Lo que probablemente corresponde escribir bajo estas líneas es
un párrafo de largo silencio. La muerte de Mandela viene a desalojar las
conciencias de los hombres de esos descabalados ruidos del odio. Al sobrevenir
un vacío de maldades aparece el silencio de los aprendices, que ya es un primer
gran paso. Madiba ha sabido “metaescribir” su legado prescindiendo de las
palabras y ha colocado sobre el tapete del planeta un par de enseñanzas indiscutibles:
la voluntad y los actos. Es un novísimo “mutus liber” donde beber la alquimia
para convertir el plomo en oro y los deseos en realidades. Ahora “el gran
hombre negro” va y se muere, que era lo único que le quedaba por hacer para
estar más vivo. Siempre fue un hombre brillante (bastaría decir que fue un
hombre) y en esa tarea de hacerse más presente en el horroroso mundo de hoy,
cuando más se necesita, va a conseguir, con su fallecimiento, una eficiencia espectacular.
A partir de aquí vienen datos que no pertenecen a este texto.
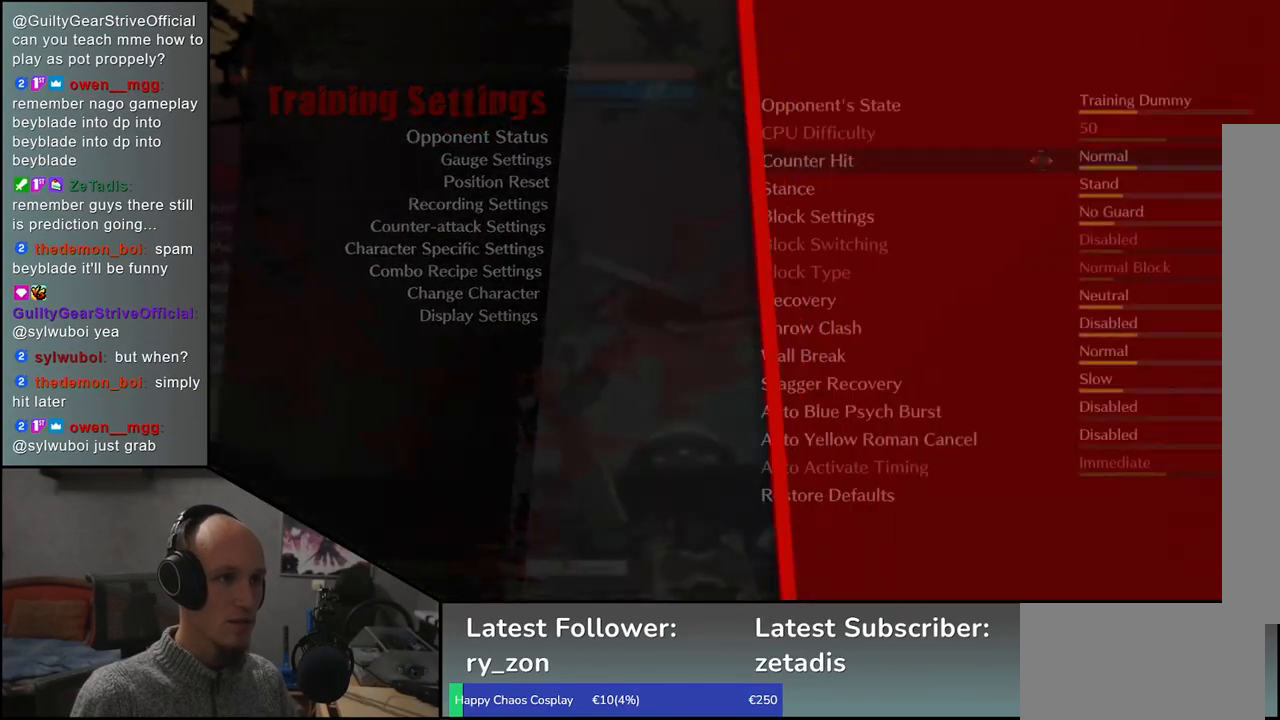
{"buttons": [], "left_stick": "center", "events": []}
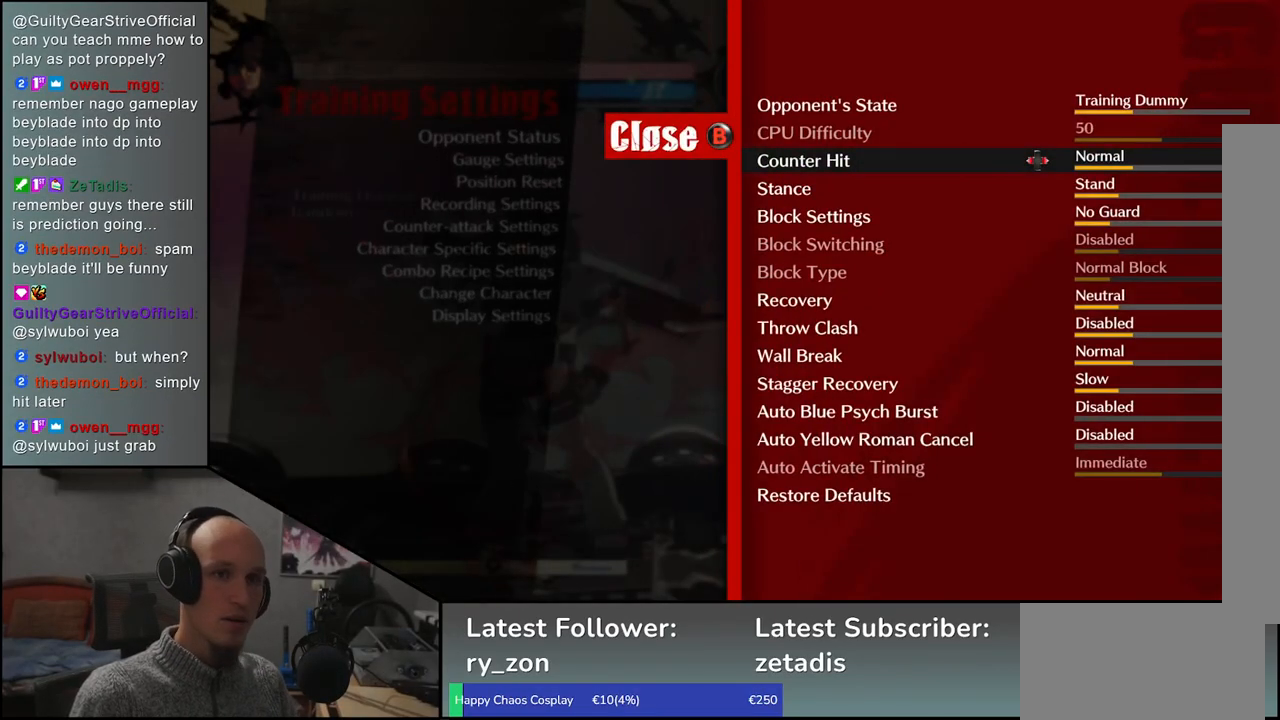
{"buttons": [], "left_stick": "right", "events": [[467, "left_stick", "right"]]}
Con el simple gesto de dejar de respirar va a desvestir, con un solo golpe de
mano, a las hordas políticas del planeta (García Montero titula su artículo: “hipócritas
del mundo: reuníos”). Si no fuera por las consecuencias fatales que acarrea la
indigencia moral de los gobernantes, la cosa tendría su gracia. Véase cómo
casar, pongo un ejemplo mínimo, la reivindicación de la herencia de Mandela con
las “concertinas”. Lo que tiene gracia es la contundencia con la que Madiba, al
morirse, les ha llamado imbéciles, a sabiendas de que el tonto siempre acude
cuando lo llaman por su nombre. Allí estarán todos, desnudos y expuestos, como hermanos del espíritu libre sin
conciencia del pecado, al pairo de quienes sentimos la indignación y la vergüenza
de contemplar que siempre les toca a los mismos pedir perdón.